> **Extrait de page**
----

• Les grandes créatrices du jazz - chapitre 1 : L'énigmatique Carla Bley

Publié le par brouillons-de-culture.fr

Une injustice peut en cacher une autre. Quand on cherche sur le Net les femmes compositrices dans le jazz, on apprend que le sexe dit faible y fut souvent cantonné au chant et que nombre de grandes instrumentistes (batterie, saxophone…) furent délibérément passées à la trappe de l'histoire. Non seulement au sein des orchestres féminins, mais également celles qui se mesurèrent à leurs confrères masculins. Pourtant, en matière de composition, n'est citée que la seule Carla Bley. Référence absolue certes, car immense est et fut celle que l'on surnomma "La sorcière du jazz" en raison d'un look pour le moins explosif.

Mais l'histoire des compositrices de jazz ne saurait s'y résumer. Un nombre croissant de formations mixtes ont à leur tête une femme, et certaines d'entre elles composent. Mais hors de cette relativement récente émergence (récente en termes historiques, toutes n'ont pas percé dans les six derniers mois, ni dans les six dernières semaines), l'histoire de la musique de jazz s'est également écrite au féminin. Géantes souvent ignorées du grand public, mais connues et reconnues par les amateurs de jazz.

À tout seigneur tout honneur, nous commencerons toutefois par la plus emblématique des jazzwomen compositrices: l'énigmatique Carla Bley. Une chevelure qui parait coiffée à la dynamite, un regard imprégné d'une "inquiétante étrangeté": il serait vain de nier que de tels éléments aient contribué à la reconnaissance de l'artiste, tant l'apparence joue un rôle fondamental sur la route étroite du succès. Ils ne sauraient en revanche expliquer son statut de légende vivante ni son inaltérable longévité artistique. Si les talents, célébrés ou oubliés, y sont légion, le jazz, à l'instar de la plupart des formes musicales, compte dans ses rangs un nombre plus rare de défricheurs, d'explorateurs, réinventant le son, resculptant les contours et limites de leur art, bref offrant une musique qui sonne résolument neuf à l'oreille. Et parmi ces alchimistes de la note, beaucoup écrivent leur musique pour le futur. Peu parviennent à réaliser cette synthèse, cet oxymore que l'on pourrait considérer comme la pierre philosophale de tout art : l'inconnu familier. Un territoire vierge et que vous savez tel, mais que vous avez l'impression de connaître depuis toujours.

----

> **Consignes**
1. Relevez, dans l'article sur Carla Bley, tous les noms qu'il emploie pour désigner les musiciens qui réinventent leur art.
2. Selon l'article sur Carla Bley, pourquoi l'a-t-on surnommée « La sorcière du jazz » ?
3. Poursuivez l'article sur Carla Bley à la suite de sa dernière phrase.

----

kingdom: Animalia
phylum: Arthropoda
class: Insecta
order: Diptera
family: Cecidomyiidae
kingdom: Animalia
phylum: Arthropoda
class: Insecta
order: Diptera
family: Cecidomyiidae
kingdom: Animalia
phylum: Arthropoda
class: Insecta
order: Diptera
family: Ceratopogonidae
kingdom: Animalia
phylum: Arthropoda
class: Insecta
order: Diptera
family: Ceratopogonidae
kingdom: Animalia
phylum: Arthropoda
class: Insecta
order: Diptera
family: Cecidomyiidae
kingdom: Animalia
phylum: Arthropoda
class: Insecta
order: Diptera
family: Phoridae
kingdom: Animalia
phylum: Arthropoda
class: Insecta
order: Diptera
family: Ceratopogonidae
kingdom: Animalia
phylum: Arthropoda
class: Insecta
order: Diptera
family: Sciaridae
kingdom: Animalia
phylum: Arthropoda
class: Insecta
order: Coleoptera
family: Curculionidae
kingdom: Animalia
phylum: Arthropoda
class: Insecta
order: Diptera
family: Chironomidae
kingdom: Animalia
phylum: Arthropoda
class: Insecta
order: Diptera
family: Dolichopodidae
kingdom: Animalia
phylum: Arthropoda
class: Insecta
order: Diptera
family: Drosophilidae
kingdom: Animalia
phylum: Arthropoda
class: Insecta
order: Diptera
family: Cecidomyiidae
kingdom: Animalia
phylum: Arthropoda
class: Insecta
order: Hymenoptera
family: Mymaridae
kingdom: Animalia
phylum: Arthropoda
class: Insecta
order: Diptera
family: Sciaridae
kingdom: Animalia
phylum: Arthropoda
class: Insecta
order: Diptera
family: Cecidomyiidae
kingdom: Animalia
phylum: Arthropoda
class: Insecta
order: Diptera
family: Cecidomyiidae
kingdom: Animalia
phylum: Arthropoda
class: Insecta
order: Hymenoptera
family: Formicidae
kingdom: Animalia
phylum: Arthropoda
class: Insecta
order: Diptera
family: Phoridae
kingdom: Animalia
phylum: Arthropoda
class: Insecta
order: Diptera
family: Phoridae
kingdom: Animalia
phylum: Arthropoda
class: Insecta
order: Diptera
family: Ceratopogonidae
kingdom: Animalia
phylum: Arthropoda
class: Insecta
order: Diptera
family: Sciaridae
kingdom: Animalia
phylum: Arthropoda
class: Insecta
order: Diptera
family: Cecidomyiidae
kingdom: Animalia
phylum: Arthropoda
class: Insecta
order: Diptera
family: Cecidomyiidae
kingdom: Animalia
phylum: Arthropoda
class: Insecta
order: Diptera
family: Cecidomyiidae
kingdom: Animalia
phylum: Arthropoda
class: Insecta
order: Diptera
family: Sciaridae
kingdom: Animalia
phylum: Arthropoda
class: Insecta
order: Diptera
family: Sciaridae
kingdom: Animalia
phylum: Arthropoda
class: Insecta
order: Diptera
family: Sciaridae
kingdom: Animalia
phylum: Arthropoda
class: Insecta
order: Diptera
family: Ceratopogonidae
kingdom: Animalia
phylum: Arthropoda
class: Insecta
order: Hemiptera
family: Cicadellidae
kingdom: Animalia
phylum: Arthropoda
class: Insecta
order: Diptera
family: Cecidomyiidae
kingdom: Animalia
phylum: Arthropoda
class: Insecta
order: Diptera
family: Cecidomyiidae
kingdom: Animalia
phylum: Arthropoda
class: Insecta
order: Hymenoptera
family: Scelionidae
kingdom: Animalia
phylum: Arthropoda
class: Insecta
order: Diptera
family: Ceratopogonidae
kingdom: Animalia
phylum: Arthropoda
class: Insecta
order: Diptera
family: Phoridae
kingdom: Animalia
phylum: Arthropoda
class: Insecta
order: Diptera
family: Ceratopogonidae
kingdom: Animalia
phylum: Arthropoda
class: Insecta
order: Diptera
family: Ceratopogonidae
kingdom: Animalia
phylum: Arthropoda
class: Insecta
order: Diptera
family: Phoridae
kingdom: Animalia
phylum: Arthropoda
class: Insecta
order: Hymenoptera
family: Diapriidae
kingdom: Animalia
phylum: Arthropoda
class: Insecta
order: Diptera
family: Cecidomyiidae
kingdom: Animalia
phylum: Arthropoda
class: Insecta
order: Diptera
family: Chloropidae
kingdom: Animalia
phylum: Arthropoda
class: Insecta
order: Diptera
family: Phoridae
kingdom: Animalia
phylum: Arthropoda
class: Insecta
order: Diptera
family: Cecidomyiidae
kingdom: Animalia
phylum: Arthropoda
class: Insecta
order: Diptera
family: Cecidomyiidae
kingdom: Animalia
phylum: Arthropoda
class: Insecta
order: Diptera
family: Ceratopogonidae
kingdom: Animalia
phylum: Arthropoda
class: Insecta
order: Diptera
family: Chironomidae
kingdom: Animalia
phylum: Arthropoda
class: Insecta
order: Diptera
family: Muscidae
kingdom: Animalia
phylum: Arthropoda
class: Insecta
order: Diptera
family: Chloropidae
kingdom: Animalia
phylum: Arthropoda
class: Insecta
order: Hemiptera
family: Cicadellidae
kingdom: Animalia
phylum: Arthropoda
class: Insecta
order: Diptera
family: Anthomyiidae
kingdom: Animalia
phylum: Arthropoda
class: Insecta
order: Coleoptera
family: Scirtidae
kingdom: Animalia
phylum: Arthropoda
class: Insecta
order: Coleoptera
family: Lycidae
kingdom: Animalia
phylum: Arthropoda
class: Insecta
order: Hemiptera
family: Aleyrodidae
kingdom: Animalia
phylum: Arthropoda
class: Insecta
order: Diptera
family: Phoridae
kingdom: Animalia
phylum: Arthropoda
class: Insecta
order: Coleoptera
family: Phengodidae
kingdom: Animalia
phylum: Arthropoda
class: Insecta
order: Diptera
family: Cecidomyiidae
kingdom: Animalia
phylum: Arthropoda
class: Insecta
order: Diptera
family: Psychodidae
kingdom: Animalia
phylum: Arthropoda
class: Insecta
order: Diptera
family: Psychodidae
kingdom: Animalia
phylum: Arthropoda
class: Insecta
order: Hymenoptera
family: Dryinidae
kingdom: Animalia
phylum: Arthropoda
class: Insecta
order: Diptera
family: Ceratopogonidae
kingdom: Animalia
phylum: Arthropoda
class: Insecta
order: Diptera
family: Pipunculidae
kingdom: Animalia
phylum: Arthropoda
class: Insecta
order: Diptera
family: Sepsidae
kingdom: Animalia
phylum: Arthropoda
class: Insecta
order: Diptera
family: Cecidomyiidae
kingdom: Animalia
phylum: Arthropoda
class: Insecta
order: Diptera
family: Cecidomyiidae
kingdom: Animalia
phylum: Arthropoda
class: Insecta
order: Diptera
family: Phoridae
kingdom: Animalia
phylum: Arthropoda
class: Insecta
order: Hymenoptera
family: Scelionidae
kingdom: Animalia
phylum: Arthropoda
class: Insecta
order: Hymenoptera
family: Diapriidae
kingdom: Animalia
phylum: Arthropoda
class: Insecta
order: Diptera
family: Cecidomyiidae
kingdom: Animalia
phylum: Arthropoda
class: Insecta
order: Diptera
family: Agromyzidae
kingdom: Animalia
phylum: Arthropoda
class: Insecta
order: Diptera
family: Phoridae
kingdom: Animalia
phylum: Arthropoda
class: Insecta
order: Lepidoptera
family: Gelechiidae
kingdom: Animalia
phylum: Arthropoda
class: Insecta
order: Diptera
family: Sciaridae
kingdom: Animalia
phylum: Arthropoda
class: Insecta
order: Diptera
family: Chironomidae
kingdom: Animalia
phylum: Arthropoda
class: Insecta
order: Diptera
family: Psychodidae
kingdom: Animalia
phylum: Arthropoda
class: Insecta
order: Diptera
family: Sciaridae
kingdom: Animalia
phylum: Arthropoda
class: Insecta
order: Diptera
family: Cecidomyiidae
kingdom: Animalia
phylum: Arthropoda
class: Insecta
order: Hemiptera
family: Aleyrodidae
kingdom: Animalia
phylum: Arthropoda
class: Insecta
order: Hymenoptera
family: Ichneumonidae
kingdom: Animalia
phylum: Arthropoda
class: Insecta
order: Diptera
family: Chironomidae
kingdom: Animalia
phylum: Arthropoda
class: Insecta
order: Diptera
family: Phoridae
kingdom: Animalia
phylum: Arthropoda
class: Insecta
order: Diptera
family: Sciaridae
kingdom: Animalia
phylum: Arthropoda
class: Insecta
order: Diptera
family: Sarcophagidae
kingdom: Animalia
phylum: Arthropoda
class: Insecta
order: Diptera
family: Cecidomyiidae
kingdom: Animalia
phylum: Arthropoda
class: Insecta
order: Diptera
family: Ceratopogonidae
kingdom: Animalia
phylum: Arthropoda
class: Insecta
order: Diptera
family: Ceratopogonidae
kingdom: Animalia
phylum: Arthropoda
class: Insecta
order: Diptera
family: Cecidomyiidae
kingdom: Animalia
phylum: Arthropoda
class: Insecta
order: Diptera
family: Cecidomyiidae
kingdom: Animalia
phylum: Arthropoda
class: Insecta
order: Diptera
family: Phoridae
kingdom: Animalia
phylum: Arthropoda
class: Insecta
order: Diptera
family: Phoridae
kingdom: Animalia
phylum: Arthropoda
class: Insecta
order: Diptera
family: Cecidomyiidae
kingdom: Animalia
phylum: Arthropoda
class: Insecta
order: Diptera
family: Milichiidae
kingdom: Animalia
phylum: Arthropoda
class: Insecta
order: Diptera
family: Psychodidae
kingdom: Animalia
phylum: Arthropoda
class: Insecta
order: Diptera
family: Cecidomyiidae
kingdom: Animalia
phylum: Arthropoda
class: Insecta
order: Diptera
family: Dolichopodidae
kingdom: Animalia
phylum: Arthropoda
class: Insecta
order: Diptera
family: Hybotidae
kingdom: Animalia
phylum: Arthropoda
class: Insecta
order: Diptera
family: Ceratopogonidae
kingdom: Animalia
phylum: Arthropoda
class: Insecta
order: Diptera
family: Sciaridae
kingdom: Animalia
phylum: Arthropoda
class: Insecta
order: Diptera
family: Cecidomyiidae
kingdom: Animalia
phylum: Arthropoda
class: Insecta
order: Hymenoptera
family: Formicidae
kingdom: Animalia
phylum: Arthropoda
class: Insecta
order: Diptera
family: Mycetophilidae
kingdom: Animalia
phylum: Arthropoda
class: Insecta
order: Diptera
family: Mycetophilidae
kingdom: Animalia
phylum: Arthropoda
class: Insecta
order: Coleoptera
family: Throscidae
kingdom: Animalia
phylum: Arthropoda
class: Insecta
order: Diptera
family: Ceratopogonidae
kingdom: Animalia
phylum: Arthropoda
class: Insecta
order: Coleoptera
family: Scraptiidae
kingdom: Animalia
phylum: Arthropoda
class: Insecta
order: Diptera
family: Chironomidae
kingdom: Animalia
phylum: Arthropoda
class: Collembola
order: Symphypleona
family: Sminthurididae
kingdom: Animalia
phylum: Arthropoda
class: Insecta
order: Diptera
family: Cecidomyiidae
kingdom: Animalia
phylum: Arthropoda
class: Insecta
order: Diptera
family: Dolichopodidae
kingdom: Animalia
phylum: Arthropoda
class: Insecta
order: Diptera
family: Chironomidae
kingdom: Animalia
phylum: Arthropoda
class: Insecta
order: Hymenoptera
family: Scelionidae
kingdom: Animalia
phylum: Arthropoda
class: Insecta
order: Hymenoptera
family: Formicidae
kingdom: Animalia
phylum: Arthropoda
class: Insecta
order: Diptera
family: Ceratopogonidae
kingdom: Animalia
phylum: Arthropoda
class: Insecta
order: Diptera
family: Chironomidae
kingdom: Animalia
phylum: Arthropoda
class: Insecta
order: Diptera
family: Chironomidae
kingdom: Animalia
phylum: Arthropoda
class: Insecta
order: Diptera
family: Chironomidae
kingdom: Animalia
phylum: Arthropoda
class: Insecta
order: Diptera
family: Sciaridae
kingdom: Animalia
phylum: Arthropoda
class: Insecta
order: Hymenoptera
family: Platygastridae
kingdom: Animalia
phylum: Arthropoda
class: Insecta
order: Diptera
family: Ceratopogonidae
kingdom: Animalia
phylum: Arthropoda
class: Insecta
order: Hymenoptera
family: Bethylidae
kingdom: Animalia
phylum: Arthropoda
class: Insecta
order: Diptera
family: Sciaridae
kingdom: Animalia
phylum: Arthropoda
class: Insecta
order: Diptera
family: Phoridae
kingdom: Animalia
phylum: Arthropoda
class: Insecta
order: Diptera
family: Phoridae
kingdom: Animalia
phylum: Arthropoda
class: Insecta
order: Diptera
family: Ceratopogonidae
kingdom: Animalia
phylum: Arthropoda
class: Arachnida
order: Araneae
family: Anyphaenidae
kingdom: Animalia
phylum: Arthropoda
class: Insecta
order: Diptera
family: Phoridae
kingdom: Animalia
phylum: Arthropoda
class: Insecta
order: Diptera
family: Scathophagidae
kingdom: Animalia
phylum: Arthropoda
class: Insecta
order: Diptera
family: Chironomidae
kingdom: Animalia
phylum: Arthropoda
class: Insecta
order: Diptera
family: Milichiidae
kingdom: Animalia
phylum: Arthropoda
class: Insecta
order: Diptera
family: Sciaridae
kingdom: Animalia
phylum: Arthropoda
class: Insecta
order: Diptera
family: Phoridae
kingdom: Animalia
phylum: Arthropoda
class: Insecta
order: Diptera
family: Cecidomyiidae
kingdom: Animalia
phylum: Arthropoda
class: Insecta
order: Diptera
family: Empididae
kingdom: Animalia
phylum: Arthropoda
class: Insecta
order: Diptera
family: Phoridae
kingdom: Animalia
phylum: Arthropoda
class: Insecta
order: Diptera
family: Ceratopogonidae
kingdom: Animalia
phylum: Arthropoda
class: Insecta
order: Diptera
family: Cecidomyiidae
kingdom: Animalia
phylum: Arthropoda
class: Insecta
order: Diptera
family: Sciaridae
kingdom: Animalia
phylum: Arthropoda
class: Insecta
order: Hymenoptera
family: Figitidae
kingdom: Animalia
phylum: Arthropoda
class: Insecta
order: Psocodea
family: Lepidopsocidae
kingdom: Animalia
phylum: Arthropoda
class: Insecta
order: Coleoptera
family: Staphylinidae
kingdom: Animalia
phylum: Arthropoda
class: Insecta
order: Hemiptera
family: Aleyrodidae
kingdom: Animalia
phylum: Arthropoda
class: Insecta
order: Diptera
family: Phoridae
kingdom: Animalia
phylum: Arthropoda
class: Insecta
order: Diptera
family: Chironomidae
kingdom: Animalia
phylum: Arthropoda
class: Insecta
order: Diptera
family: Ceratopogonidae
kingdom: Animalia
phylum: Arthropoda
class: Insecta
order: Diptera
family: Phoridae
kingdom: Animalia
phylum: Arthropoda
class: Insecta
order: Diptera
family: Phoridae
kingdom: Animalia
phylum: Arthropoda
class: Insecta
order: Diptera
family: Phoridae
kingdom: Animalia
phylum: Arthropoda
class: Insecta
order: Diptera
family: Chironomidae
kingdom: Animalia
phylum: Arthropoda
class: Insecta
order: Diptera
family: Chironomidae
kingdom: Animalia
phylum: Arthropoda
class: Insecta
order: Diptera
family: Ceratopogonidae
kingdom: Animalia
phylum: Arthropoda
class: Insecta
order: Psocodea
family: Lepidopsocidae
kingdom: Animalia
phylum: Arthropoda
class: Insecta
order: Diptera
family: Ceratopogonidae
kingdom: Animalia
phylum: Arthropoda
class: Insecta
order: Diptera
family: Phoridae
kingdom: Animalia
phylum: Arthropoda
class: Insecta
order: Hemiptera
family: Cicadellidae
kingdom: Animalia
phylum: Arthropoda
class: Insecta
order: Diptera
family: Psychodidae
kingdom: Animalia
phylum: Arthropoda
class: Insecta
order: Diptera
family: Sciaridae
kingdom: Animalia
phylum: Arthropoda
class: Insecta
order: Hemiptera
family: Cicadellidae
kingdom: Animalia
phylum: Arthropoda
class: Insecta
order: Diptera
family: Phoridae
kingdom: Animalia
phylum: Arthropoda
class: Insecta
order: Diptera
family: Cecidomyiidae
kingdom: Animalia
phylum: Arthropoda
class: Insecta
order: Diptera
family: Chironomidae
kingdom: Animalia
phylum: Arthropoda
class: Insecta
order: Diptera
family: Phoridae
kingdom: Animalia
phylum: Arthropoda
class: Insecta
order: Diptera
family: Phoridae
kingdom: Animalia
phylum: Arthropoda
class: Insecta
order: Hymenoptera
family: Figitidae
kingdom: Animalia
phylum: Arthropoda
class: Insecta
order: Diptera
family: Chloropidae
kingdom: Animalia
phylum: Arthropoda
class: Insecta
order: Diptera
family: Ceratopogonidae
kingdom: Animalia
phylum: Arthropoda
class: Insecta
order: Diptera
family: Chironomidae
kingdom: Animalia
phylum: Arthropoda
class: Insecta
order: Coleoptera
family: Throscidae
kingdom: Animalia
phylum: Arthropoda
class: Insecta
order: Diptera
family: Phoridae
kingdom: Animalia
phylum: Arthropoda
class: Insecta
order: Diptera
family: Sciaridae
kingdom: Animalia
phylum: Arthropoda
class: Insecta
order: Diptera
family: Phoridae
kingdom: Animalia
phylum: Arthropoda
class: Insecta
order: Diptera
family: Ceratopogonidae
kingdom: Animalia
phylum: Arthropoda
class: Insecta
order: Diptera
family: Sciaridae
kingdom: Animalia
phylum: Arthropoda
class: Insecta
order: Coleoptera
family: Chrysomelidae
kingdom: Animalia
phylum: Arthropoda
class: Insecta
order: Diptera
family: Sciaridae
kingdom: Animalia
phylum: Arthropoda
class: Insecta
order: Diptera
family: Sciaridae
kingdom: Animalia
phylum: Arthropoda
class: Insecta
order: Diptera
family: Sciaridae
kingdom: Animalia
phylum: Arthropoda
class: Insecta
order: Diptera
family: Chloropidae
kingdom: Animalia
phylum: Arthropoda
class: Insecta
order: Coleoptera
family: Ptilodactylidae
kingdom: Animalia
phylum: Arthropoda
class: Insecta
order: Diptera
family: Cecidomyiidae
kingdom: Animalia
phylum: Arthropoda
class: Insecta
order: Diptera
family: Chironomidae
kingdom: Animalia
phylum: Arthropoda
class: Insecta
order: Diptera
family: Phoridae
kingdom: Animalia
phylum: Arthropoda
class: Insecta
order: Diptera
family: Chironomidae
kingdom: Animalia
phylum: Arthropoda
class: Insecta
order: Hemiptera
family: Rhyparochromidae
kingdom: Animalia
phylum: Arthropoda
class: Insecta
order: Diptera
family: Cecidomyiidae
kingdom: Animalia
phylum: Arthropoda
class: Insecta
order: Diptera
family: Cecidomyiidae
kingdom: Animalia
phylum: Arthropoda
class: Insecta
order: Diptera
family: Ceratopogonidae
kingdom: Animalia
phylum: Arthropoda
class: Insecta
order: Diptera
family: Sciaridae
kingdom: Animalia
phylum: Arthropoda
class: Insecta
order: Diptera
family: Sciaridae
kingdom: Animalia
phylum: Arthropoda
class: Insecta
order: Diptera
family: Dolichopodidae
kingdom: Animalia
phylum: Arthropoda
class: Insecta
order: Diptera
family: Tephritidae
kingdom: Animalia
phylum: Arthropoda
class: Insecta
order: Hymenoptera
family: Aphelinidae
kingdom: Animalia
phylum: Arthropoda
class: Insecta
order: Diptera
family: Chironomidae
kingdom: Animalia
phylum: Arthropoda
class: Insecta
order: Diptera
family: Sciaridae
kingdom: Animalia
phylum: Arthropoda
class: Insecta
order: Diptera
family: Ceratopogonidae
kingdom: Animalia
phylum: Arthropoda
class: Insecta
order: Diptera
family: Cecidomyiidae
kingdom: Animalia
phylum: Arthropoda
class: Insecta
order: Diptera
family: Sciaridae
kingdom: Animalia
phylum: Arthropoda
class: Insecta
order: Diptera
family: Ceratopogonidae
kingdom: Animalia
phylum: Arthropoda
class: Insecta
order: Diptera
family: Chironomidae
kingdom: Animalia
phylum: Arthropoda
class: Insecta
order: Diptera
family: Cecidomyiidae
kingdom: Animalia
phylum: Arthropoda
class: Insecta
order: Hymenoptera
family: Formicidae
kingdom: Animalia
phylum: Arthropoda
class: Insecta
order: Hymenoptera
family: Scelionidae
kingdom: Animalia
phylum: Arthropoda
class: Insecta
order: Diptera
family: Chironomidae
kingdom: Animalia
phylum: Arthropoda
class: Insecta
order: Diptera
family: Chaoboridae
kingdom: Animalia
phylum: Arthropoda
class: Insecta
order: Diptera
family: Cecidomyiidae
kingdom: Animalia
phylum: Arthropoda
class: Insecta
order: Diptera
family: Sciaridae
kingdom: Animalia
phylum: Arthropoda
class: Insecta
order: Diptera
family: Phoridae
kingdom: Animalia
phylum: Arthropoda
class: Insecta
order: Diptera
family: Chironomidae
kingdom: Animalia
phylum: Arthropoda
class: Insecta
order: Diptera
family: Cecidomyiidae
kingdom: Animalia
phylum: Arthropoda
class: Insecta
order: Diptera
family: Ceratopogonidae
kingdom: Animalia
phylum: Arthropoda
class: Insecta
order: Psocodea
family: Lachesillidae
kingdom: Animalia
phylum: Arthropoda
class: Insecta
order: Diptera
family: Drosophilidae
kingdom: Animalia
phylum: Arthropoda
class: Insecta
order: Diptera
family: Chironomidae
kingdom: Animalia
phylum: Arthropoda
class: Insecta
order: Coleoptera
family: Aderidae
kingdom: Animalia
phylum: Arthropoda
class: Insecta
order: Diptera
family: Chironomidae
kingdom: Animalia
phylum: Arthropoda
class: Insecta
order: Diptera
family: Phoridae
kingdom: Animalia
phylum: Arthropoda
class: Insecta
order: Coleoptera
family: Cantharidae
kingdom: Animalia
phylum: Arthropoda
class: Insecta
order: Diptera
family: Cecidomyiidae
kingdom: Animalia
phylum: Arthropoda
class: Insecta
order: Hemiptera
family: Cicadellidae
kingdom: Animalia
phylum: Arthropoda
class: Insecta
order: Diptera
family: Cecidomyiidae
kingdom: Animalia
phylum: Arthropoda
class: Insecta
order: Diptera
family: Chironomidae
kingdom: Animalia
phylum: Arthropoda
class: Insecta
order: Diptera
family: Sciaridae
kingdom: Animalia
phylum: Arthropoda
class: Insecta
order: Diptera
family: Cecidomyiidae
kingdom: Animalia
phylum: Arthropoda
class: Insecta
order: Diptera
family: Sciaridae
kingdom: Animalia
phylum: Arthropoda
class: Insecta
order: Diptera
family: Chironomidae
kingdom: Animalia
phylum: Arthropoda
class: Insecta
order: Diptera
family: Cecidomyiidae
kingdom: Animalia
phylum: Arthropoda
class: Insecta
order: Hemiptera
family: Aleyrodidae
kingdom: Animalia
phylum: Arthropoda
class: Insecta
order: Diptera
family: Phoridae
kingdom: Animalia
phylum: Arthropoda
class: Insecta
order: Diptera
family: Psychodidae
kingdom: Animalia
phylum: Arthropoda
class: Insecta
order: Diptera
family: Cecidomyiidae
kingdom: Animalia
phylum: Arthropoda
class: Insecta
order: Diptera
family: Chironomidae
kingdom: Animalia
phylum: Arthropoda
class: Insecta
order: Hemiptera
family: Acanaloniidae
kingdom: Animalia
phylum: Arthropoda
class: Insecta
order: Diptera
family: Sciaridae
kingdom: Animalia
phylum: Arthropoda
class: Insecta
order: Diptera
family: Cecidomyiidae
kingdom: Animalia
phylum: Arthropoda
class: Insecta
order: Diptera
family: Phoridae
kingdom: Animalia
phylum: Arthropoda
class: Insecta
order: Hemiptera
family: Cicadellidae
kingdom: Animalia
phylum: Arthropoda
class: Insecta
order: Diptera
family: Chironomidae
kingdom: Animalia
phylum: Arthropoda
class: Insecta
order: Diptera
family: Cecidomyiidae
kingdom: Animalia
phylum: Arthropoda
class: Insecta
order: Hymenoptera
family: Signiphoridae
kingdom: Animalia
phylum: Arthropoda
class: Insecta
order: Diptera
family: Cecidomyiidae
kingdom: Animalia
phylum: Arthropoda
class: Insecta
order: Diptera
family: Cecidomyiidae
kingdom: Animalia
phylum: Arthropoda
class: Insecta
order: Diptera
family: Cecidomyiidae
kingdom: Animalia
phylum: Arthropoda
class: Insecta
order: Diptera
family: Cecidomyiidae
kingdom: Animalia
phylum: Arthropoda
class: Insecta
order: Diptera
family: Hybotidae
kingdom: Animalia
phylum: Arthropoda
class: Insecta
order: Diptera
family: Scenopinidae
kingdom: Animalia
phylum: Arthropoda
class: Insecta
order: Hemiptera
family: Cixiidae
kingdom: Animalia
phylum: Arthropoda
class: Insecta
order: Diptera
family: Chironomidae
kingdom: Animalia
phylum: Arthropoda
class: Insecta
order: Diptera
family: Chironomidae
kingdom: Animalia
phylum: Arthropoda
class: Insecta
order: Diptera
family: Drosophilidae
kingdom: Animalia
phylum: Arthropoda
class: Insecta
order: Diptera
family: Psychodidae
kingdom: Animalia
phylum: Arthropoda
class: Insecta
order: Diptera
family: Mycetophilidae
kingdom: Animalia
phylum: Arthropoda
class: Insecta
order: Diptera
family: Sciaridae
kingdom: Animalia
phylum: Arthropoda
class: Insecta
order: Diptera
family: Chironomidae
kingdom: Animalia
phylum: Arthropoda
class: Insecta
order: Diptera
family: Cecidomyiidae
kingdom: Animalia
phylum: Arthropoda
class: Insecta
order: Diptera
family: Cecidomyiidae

----

> **Réponses détaillées**
1. Défricheurs, explorateurs, alchimistes de la note.

2. En raison d'un look pour le moins explosif.

3.
Le jazz est une musique qui puise toute sa force, et sa capacité constante à se régénérer, d'un perpétuel métissage, se nourrissant constamment d'éléments hétérogènes, dont les greffes viennent enrichir le tronc principal. Il n'hésite pas à s'accoupler aux sons venus d'ailleurs, pas davantage qu'à la musique classique, à laquelle il impose souvent un traitement de choc. Ces dernières décennies, jusqu'à il y a peu, les jazzmen se sont essentiellement tournés, dans le répertoire pré-jazzistique vers les sacro-saints Bach et Satie. Carla Bley préfère tenter des mutations, des fusions inédites et s'écarter des sentiers balisés. Quitte à tenter des greffons à priori improbables auxquels seule elle parvient à conférer une homogénéité.

Rejetant la voie de la facilité, c'est vers les peu mainstream dodécaphonistes viennois (Berg, Webern, Schoenberg) que s'oriente son regard. En un sens, l'inverse du lounge. À cette source d'inspiration peu commune, elle adjoint son amour des boîtes à musique, leurs notes égrenées lentement, entre angoisse et fascination (ce n'est certes pas un hasard si nombre de films d'horreur y ont recours). Ainsi que son admiration pour Kurt Weil, le compositeur de "L'Opéra de Quatre Sous".

Avec le même appétit, la "sorcière du jazz", réinvente le classique big band, lui ajoutant cette touche singulière qui est la sienne sans toutefois en pervertir la structure; rend hommage aux maîtres de Vienne avec l'éblouissant "End of Vienna", innove, dépoussière, amène le jazz vers des territoires inattendus et dangereux. Là où une touche de free - dont elle use aussi parfois sans excès- constituait le nec plus ultra en matière de modernité, elle offre et crée un surprenant éventail de signatures contemporaines, une multitude de voies possibles au futur de cette musique. Quand l'un des styles (dans chacun, elle demeure pourtant parfaitement identifiable) bleyiens se décline tout au long d'un album, on est heureusement surpris. Mais lorsque tous cohabitent au sein d'un même CD, voire d'un même morceau, sans jamais perdre l'unité de l'ensemble, impossible de ne pas être bluffé.

Les premiers opus de son abondante discographie remontent au milieu des années 70; pourtant, comme beaucoup d'amateurs non exclusifs de l'hexagone, c'est dans les années 80 que je découvris Carla Bley, grâce au film "Mortelle randonnée". La bande son était constituée, pour l'essentiel, d'un recyclage d'œuvres de l'album "Musiques mécaniques". Énorme claque. Ça ne ressemblait à rien de connu. Pourtant, j'avais la bizarre impression d'avoir connu cette musique-là depuis toujours.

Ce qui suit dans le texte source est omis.